KPLN
- Lockwood, Montana; United States;
- Broadcast area: Billings metropolitan area
- Frequency: 106.7 MHz
- Branding: Planet 106.7

Programming
- Format: Hot adult contemporary
- Affiliations: Compass Media Networks

Ownership
- Owner: Desert Mountain Broadcasting; (Desert Mountain Broadcasting Licenses, LLC);
- Sister stations: KBLG, KWMY, KRKX, KRZN, KYYA

History
- First air date: 2006

Technical information
- Facility ID: 164108
- Class: C1
- ERP: 100,000 watts
- HAAT: 156 meters (512 ft)
- Transmitter coordinates: 45°45′54″N 108°27′19″W﻿ / ﻿45.76500°N 108.45528°W

Links
- Website: planet1067.com

= KPLN =

Radio station in Lockwood, Montana

KPLN (106.7 FM) is a commercial radio station in Lockwood, Montana, broadcasting to the Billings, Montana area.
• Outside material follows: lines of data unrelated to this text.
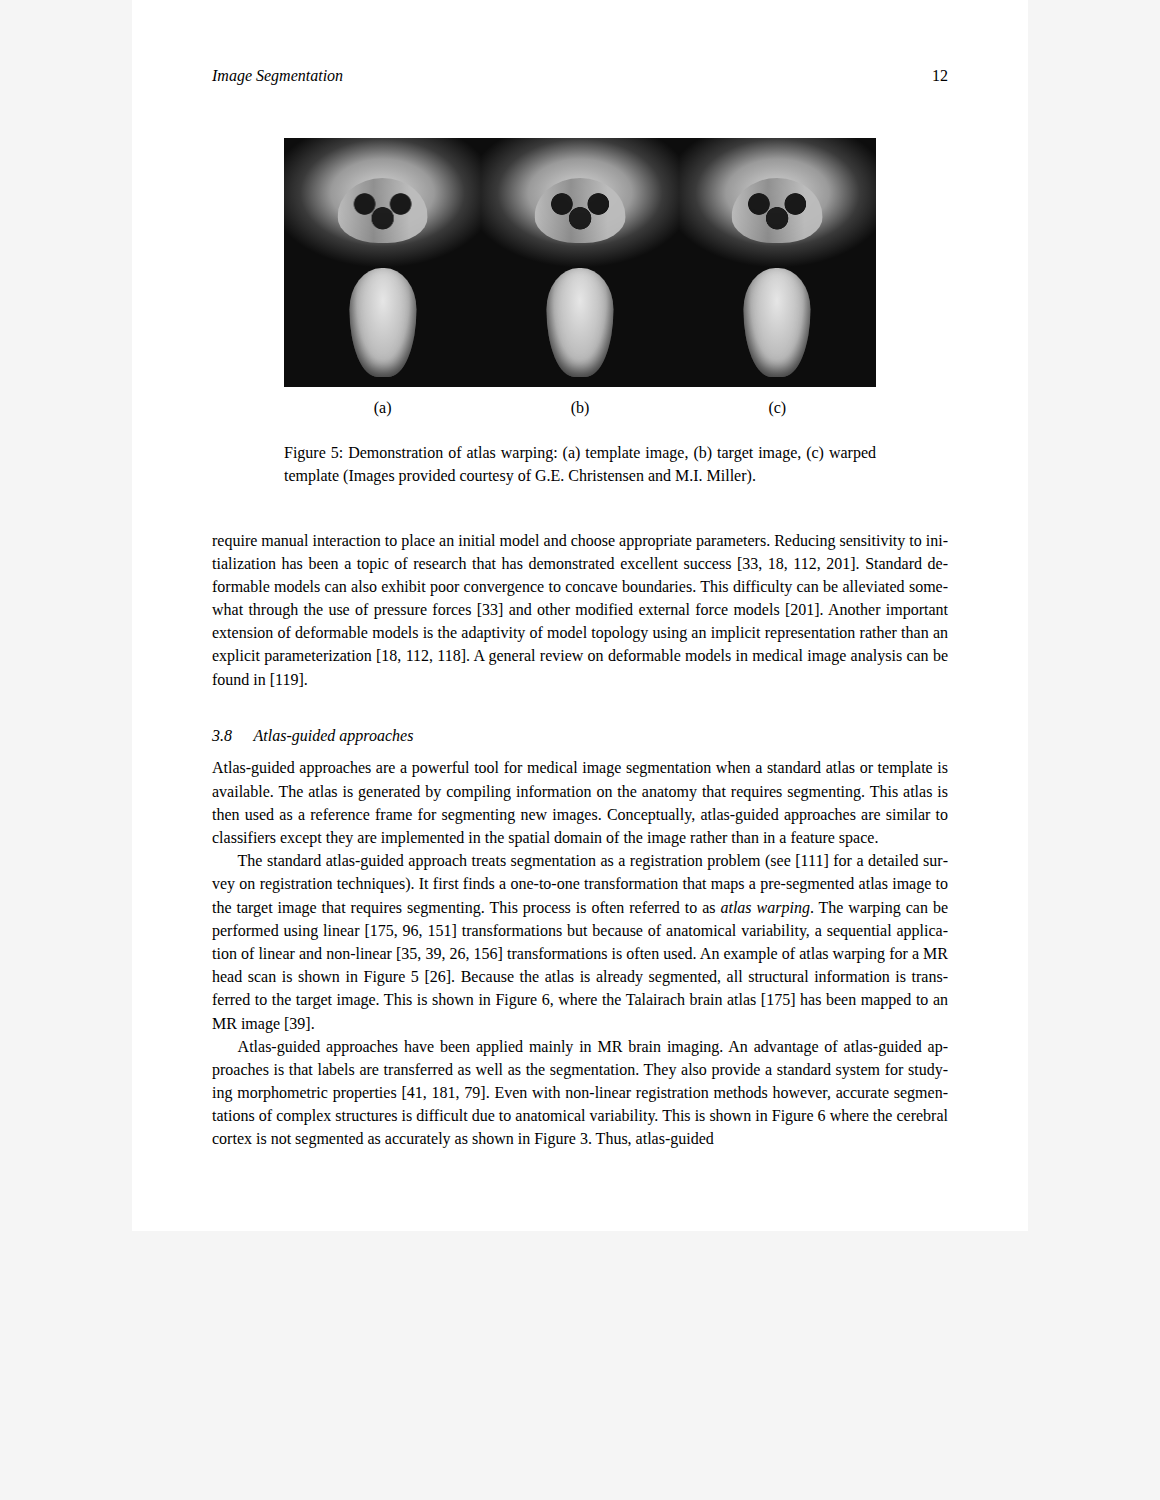Image Segmentation 12
(a) (b) (c)
Figure 5: Demonstration of atlas warping: (a) template image, (b) target image, (c) warped template (Images provided courtesy of G.E. Christensen and M.I. Miller).
require manual interaction to place an initial model and choose appropriate parameters. Reducing sensitivity to initialization has been a topic of research that has demonstrated excellent success [33, 18, 112, 201]. Standard deformable models can also exhibit poor convergence to concave boundaries. This difficulty can be alleviated somewhat through the use of pressure forces [33] and other modified external force models [201]. Another important extension of deformable models is the adaptivity of model topology using an implicit representation rather than an explicit parameterization [18, 112, 118]. A general review on deformable models in medical image analysis can be found in [119].
3.8 Atlas-guided approaches
Atlas-guided approaches are a powerful tool for medical image segmentation when a standard atlas or template is available. The atlas is generated by compiling information on the anatomy that requires segmenting. This atlas is then used as a reference frame for segmenting new images. Conceptually, atlas-guided approaches are similar to classifiers except they are implemented in the spatial domain of the image rather than in a feature space.
The standard atlas-guided approach treats segmentation as a registration problem (see [111] for a detailed survey on registration techniques). It first finds a one-to-one transformation that maps a pre-segmented atlas image to the target image that requires segmenting. This process is often referred to as atlas warping. The warping can be performed using linear [175, 96, 151] transformations but because of anatomical variability, a sequential application of linear and non-linear [35, 39, 26, 156] transformations is often used. An example of atlas warping for a MR head scan is shown in Figure 5 [26]. Because the atlas is already segmented, all structural information is transferred to the target image. This is shown in Figure 6, where the Talairach brain atlas [175] has been mapped to an MR image [39].
Atlas-guided approaches have been applied mainly in MR brain imaging. An advantage of atlas-guided approaches is that labels are transferred as well as the segmentation. They also provide a standard system for studying morphometric properties [41, 181, 79]. Even with non-linear registration methods however, accurate segmentations of complex structures is difficult due to anatomical variability. This is shown in Figure 6 where the cerebral cortex is not segmented as accurately as shown in Figure 3. Thus, atlas-guided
KPLN airs a hot adult contemporary music format branded as “Planet 106.7”.

==History==
On May 7, 2019 Connoisseur Media announced that it would sell its Billings cluster to Desert Mountain Broadcasting, an entity formed by Connoisseur Billings general manager Cam Maxwell. The sale closed on July 31, 2019.